* **What you are asked to do**: Every line with the string "lines" should be copied from the data.

:: Material for this task

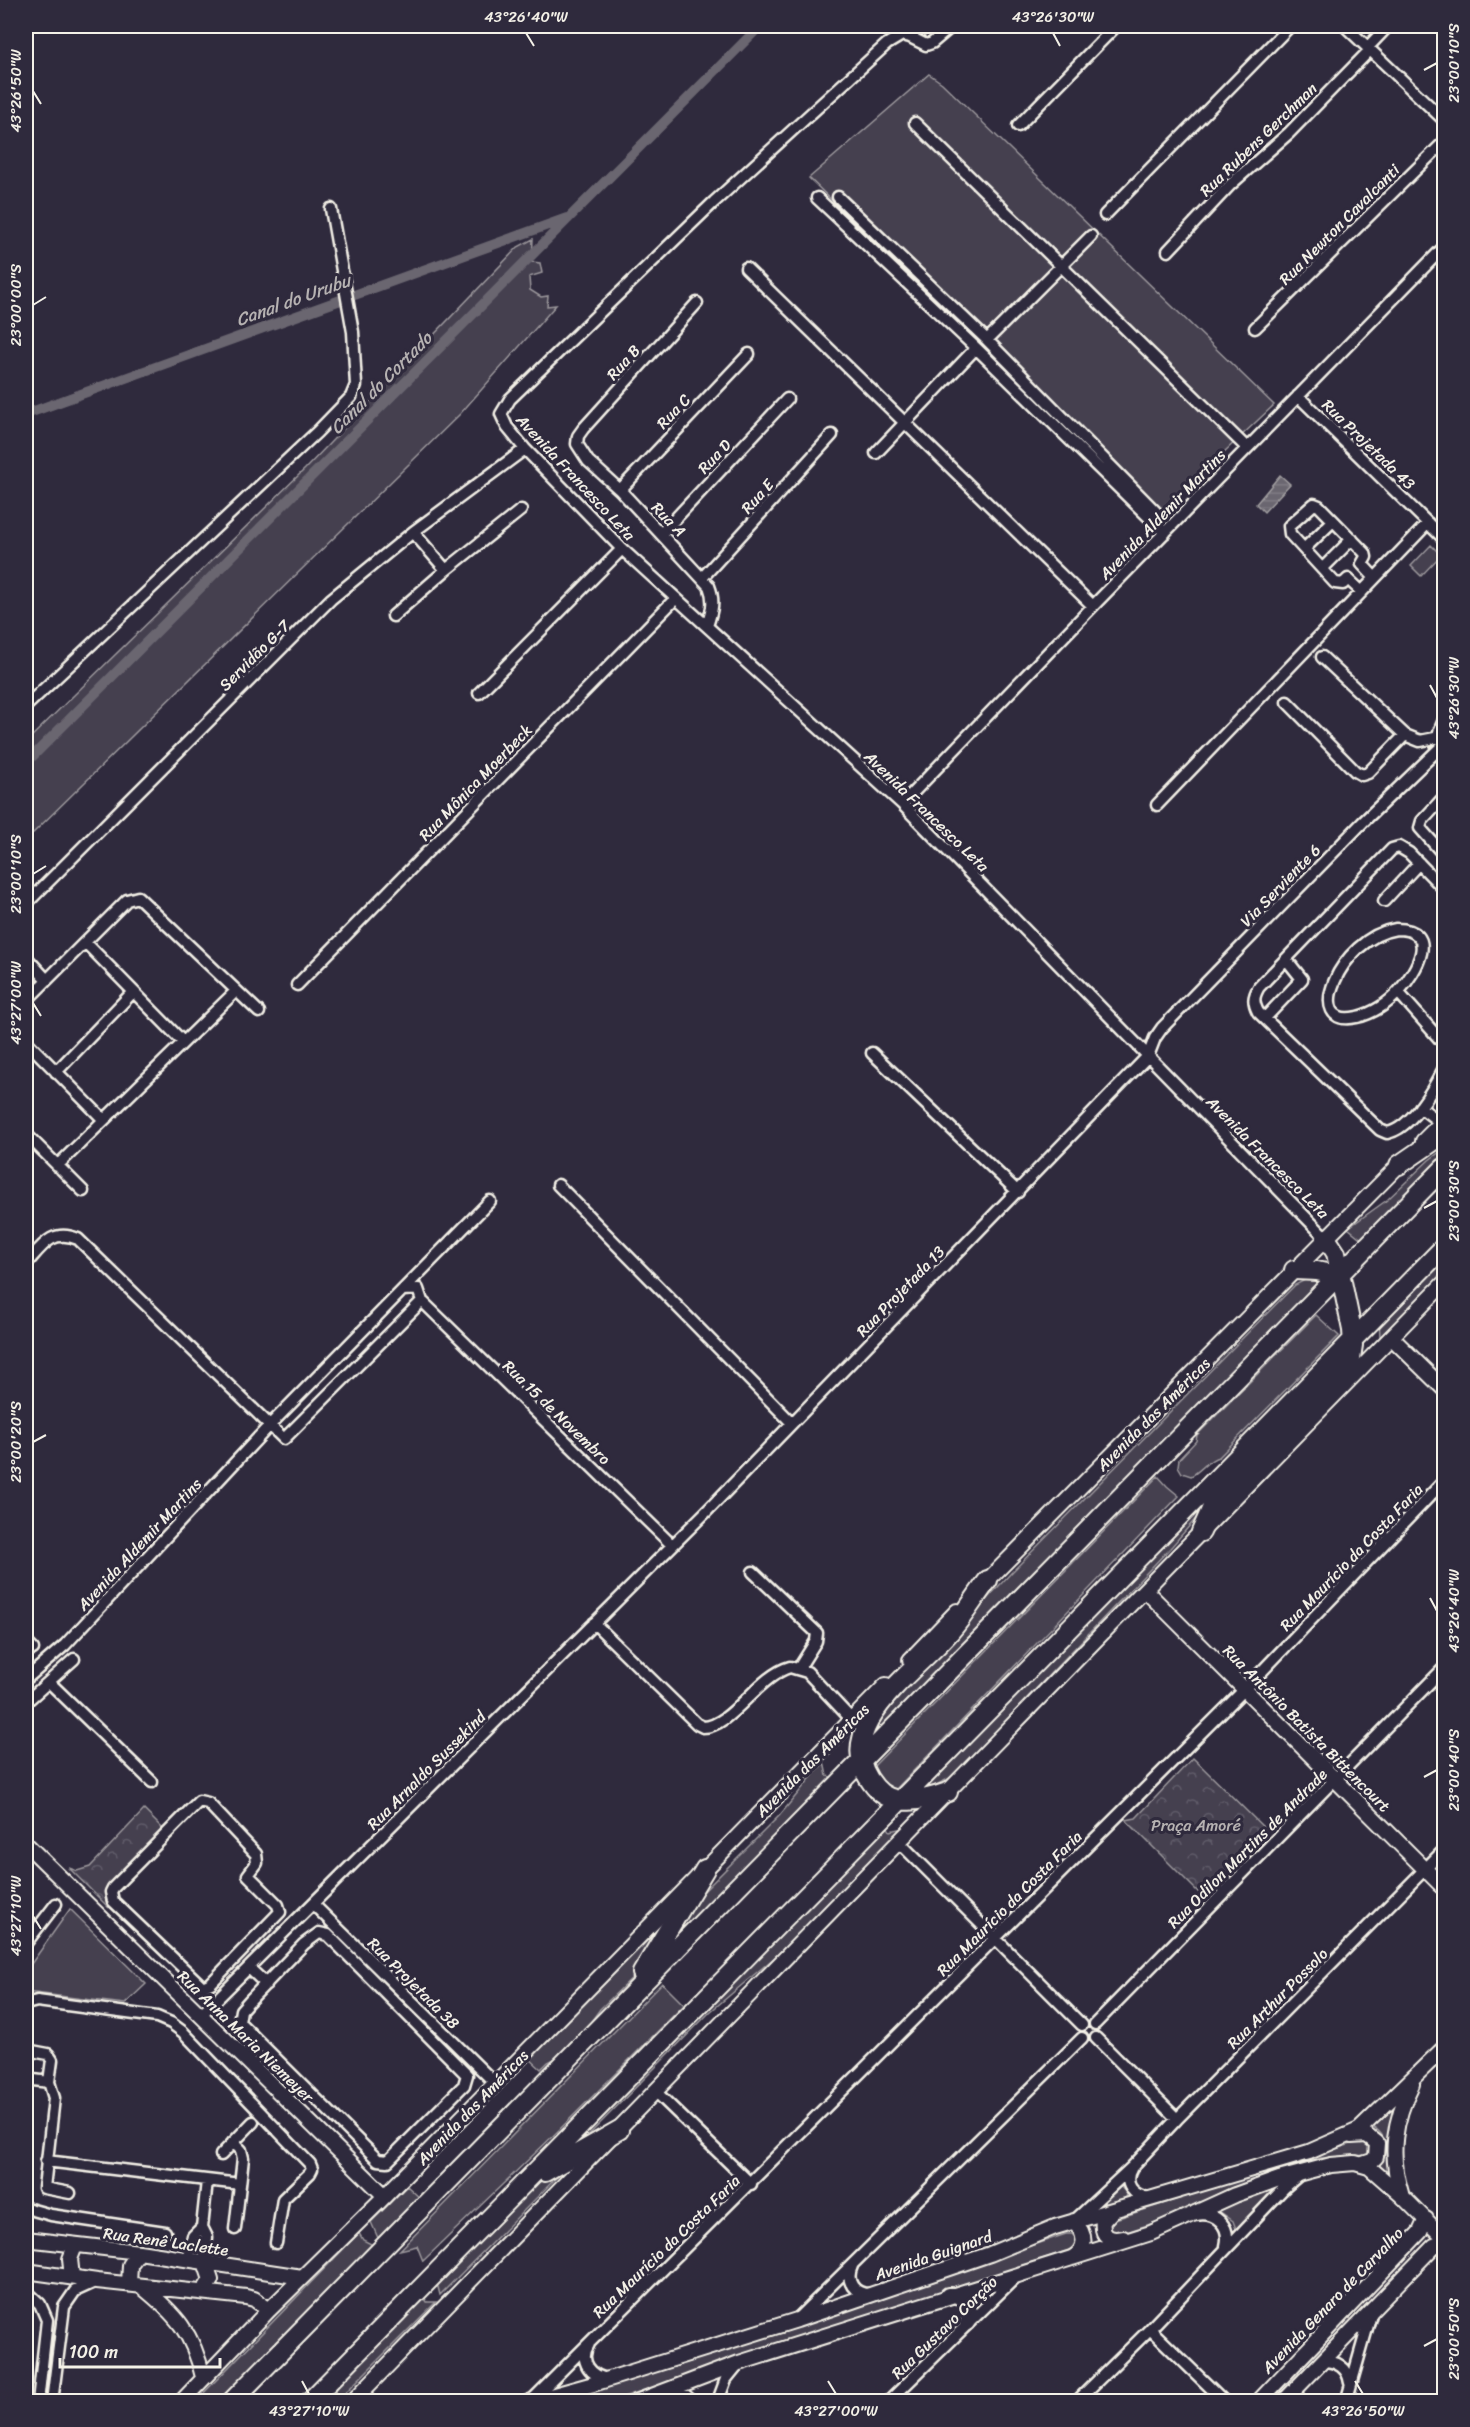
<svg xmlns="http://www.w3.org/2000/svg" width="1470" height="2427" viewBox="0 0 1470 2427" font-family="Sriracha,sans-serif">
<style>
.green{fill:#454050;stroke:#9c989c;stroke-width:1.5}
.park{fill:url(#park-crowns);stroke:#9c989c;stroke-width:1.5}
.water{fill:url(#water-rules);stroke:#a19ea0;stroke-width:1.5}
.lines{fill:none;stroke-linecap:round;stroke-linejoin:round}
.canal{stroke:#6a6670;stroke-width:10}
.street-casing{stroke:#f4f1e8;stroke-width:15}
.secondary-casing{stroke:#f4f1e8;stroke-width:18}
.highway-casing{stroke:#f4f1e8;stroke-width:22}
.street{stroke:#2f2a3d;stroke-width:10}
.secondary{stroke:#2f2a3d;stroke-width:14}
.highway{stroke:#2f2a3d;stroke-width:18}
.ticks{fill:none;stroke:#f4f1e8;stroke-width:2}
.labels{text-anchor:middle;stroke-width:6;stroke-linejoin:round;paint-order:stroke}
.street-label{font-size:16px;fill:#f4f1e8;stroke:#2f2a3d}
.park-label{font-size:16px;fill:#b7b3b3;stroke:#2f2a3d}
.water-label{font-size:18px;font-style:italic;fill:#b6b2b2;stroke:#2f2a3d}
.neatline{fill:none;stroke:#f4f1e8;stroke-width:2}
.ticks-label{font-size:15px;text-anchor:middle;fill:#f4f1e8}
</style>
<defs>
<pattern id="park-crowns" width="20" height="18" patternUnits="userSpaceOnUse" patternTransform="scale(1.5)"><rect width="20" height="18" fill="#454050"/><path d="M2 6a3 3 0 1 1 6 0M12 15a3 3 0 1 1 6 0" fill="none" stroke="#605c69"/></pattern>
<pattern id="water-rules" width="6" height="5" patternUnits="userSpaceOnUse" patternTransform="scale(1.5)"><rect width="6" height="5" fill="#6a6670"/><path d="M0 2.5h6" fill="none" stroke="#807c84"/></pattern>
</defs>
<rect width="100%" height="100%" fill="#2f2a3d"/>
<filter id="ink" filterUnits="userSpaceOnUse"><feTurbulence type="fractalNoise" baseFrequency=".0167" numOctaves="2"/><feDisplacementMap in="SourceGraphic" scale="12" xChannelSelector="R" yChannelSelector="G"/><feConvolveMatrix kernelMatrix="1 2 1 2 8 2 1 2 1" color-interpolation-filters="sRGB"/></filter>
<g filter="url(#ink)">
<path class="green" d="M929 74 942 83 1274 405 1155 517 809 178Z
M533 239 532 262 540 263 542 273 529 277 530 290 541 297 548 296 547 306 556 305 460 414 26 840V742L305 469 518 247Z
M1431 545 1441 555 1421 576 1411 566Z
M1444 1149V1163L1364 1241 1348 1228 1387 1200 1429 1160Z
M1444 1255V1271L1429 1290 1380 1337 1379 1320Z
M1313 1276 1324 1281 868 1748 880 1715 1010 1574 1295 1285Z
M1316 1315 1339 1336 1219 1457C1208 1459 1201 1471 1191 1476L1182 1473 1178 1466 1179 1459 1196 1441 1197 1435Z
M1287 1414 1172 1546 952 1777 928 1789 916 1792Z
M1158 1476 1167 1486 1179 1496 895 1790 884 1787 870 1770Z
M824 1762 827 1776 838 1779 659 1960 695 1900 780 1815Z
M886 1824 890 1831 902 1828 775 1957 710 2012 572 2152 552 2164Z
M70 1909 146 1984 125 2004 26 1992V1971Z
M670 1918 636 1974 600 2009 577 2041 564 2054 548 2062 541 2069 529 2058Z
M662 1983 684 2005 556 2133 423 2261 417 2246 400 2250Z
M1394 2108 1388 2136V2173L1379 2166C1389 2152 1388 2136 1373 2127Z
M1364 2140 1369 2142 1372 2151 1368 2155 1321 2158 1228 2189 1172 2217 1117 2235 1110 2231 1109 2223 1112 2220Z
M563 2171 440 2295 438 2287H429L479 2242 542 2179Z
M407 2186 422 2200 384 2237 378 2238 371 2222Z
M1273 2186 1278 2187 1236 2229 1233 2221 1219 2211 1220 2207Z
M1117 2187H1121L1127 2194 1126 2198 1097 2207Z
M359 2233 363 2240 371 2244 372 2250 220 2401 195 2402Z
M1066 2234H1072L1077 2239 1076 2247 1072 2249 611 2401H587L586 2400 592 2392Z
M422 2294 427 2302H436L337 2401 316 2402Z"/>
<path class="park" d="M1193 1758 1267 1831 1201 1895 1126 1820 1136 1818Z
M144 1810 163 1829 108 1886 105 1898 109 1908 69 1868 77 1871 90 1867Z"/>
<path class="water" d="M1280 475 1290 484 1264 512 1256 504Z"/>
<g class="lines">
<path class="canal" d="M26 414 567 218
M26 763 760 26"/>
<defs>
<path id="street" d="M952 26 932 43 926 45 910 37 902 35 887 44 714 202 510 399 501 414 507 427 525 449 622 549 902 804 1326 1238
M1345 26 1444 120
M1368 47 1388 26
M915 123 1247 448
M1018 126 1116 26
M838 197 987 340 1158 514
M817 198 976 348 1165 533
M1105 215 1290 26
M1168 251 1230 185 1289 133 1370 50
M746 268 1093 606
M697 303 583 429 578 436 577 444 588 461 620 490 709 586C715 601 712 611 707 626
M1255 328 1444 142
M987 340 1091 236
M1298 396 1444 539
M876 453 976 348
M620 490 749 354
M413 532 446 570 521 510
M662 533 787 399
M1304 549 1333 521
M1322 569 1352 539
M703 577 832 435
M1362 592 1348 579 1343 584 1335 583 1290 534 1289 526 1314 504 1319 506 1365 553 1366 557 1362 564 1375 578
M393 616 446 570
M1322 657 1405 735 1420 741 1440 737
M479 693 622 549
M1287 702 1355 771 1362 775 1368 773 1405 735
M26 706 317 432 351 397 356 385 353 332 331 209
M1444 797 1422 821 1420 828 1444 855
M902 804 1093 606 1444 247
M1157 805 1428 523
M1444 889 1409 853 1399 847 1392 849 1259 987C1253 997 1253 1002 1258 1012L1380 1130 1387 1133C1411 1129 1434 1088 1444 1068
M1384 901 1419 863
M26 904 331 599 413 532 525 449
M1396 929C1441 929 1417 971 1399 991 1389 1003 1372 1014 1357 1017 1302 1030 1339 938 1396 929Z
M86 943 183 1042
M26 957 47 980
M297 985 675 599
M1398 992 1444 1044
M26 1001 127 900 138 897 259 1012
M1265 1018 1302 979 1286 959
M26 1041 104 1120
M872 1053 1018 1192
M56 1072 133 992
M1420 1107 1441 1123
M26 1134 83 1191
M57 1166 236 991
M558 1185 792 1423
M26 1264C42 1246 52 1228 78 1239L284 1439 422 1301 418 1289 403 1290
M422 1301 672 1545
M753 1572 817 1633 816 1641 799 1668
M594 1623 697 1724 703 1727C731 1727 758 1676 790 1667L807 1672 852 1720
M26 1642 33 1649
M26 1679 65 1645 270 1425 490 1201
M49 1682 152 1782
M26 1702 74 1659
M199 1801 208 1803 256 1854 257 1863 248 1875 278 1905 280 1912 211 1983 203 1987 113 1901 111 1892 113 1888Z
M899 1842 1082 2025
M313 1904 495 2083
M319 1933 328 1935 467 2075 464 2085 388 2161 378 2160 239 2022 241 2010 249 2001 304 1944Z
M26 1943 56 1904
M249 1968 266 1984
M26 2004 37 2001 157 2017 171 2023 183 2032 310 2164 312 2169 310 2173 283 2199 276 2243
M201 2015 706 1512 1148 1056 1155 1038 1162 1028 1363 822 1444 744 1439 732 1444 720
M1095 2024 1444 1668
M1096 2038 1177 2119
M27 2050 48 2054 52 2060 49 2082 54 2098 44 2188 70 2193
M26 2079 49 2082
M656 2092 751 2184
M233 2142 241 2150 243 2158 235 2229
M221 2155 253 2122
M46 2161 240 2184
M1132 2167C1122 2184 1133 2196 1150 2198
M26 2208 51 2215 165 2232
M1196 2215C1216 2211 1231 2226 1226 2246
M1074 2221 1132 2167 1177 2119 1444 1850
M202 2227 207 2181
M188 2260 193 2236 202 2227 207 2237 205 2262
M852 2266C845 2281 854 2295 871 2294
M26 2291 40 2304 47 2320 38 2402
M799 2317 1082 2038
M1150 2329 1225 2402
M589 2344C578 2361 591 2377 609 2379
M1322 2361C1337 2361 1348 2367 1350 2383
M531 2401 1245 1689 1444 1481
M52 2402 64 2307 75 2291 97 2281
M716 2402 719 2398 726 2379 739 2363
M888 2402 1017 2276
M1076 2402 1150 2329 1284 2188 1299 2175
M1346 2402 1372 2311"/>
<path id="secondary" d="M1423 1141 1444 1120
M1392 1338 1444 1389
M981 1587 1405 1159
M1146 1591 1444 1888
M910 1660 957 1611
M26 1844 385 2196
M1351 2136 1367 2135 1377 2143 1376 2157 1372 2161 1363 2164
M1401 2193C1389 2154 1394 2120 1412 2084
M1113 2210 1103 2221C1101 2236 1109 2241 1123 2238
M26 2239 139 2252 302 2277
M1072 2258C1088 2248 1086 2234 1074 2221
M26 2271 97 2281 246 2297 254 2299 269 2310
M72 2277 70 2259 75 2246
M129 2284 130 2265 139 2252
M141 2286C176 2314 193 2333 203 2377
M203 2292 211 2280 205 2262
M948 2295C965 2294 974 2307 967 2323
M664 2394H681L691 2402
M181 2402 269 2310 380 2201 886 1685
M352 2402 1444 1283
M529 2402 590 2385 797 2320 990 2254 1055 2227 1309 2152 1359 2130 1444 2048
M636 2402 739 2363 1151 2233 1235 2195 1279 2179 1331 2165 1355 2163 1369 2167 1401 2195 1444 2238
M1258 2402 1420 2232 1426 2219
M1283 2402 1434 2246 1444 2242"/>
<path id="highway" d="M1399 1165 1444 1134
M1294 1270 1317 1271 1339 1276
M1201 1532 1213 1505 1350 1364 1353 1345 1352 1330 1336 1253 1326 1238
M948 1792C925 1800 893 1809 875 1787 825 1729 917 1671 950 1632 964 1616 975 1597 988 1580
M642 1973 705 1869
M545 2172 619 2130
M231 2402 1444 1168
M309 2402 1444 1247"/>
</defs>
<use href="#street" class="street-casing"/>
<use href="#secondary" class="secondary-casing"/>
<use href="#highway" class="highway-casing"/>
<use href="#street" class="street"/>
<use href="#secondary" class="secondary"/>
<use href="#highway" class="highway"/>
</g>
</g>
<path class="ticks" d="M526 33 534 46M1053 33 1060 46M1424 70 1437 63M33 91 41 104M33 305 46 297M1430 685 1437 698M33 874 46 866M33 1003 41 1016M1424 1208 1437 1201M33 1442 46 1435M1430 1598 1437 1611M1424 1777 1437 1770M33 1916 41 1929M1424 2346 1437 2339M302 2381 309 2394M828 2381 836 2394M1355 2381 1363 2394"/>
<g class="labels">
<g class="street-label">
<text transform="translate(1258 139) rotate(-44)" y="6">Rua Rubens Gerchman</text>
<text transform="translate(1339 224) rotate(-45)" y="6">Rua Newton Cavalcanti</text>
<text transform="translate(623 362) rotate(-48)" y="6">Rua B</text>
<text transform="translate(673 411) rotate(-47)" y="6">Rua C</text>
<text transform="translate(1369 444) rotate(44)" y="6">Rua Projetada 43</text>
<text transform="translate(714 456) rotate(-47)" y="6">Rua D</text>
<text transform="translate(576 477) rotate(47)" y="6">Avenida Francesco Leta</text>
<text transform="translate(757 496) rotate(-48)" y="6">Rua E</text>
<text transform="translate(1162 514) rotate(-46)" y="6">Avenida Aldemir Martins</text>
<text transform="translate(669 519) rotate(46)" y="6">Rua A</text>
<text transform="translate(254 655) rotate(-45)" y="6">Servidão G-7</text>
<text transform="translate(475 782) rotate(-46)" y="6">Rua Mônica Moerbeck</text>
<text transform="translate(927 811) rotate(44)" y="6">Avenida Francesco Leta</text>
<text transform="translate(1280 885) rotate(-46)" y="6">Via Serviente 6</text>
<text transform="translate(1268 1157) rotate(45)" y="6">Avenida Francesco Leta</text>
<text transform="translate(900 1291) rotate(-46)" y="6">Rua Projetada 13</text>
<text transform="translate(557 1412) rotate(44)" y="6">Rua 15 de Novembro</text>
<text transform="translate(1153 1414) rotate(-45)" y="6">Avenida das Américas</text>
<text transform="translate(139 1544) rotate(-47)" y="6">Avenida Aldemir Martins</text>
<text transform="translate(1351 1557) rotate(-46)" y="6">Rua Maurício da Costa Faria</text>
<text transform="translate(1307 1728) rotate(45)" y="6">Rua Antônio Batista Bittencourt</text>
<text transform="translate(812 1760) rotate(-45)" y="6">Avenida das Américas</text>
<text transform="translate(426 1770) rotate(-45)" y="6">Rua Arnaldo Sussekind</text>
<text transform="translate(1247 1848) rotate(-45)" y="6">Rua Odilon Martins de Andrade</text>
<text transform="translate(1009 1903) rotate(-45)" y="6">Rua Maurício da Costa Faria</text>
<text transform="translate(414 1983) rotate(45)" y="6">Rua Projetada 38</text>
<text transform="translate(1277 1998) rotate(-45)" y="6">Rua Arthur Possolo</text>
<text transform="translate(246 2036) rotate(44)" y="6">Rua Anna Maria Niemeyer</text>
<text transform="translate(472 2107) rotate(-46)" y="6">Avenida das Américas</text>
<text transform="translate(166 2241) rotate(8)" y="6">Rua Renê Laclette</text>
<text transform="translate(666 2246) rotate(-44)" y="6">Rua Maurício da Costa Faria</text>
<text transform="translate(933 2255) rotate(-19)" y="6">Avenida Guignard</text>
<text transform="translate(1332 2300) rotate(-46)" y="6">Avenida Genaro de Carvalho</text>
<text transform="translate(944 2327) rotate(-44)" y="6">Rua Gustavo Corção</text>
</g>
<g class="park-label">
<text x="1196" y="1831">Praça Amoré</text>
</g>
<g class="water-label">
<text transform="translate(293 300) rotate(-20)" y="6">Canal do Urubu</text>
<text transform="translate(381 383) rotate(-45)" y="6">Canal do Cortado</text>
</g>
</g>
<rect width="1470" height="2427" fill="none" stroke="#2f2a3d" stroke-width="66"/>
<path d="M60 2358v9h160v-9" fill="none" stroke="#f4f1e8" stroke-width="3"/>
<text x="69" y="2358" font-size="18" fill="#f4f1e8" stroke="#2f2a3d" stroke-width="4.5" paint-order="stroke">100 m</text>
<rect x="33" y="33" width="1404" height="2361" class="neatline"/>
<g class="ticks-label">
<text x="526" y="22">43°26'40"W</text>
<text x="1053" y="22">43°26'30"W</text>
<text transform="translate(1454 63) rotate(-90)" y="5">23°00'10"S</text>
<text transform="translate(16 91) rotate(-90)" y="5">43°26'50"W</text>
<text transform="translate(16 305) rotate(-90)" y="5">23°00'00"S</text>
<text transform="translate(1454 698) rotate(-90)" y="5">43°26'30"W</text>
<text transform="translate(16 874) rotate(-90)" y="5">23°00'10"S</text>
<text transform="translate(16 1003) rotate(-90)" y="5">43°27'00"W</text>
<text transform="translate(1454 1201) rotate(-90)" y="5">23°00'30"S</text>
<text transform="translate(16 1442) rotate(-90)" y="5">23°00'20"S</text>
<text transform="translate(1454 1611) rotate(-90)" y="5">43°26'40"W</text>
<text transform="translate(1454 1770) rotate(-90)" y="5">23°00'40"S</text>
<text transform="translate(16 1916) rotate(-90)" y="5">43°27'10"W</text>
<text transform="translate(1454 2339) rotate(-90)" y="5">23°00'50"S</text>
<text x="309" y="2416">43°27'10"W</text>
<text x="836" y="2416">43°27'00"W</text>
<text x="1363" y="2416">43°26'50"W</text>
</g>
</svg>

::::

* **Response area**:
.lines{fill:none;stroke-linecap:round;stroke-linejoin:round}
<g class="lines">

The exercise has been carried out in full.